Thank you, this is extremely helpful and closely matches what we experienced.

Our incident (April 7-8):

  • RKE2 v1.27.16 → v1.28.15 upgrade completed April 3-4
  • IPAM block deletion happened April 7 ,4 days AFTER the upgrade
  • All 27 IPAM blocks deleted simultaneously at 18:55:09 UTC, one every ~200ms
  • kube-controllers logs only showed it received delete events, not who initiated
  • Felix detected encapsulation change → self-restart → all 30 Typha connections dropped simultaneously → vxlan.calico DOWN

Because of the 4-day gap, the RKE2 Helm CRD uninstall hypothesis doesn’t fully fit our case, that would have caused immediate failure during upgrade.

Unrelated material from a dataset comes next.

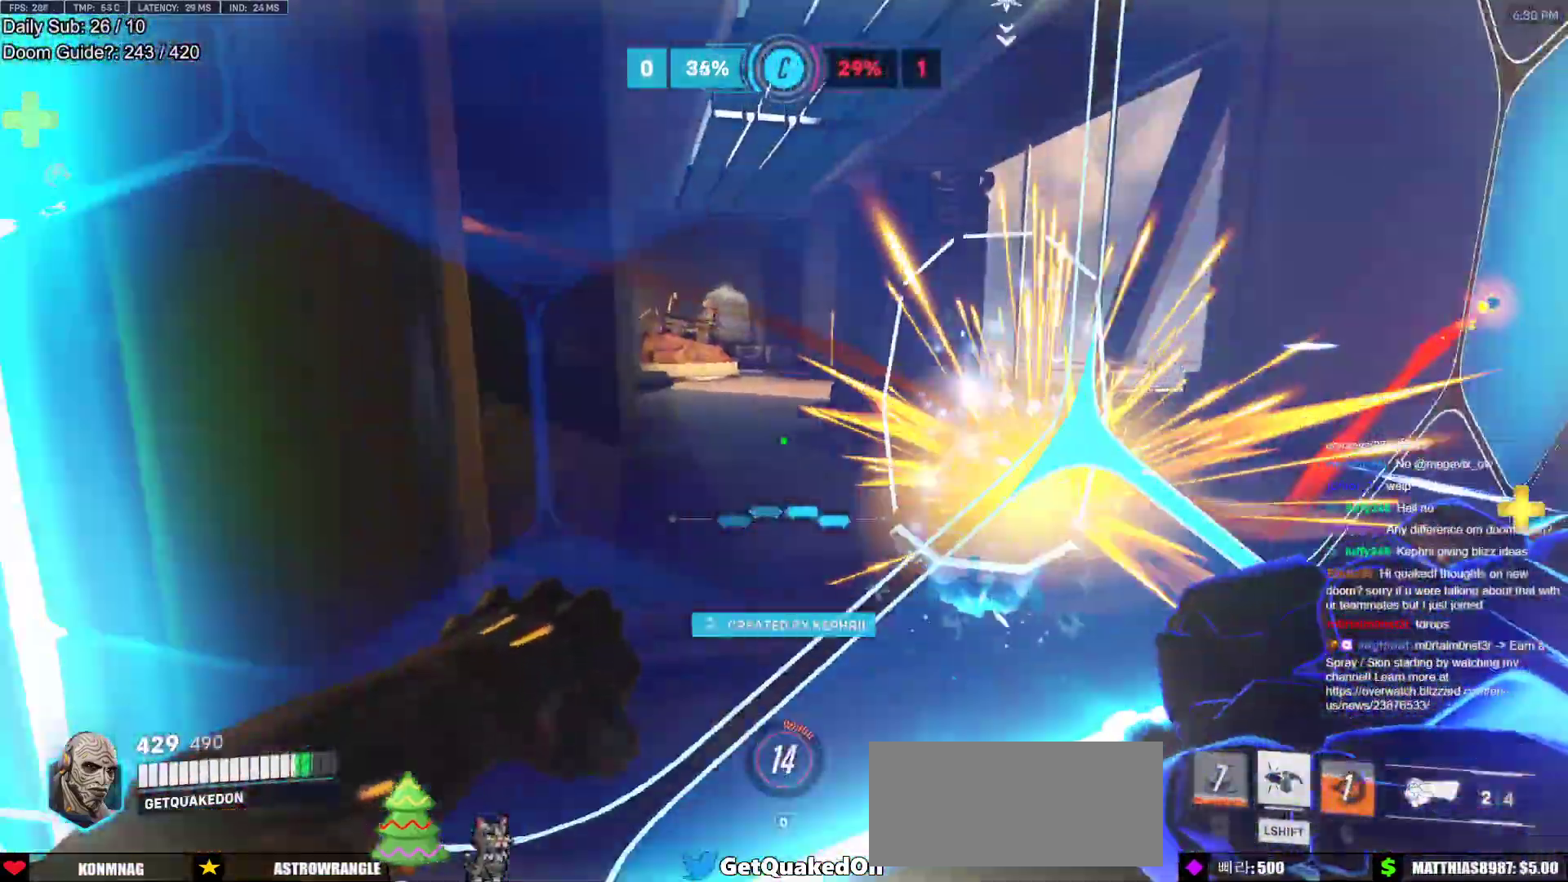
{"keys": ["d", "w"], "mouse": [], "events": [[17, "a", "up"], [200, "s", "up"], [300, "w", "down"]]}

The IPAM GC behavior hypothesis fits better:

  • We were on Calico v3.27.3 which you mentioned had rate-limiter and GC heuristic issues
  • tigera-operator reconcile storm was running continuously (~185,000 etcd writes/hour)
  • On April 7, etcd was visibly degraded (700ms+ requests, back-to-back compactions) in the 3 minutes before the IPAM deletion
  • Something likely triggered the GC around 18:55 UTC, possibly a watch error caused by etcd compaction
  • v3.27.3 GC bug then bulk-deleted all 27 blocks.
    Can this be true? If yes how come Your note that you hit a similar issue again on v1.30 → v1.31 is concerning since that’s our next upgrade path. Did you find a definitive root cause or any precautions to take before the next upgrade?

Thanks again for sharing.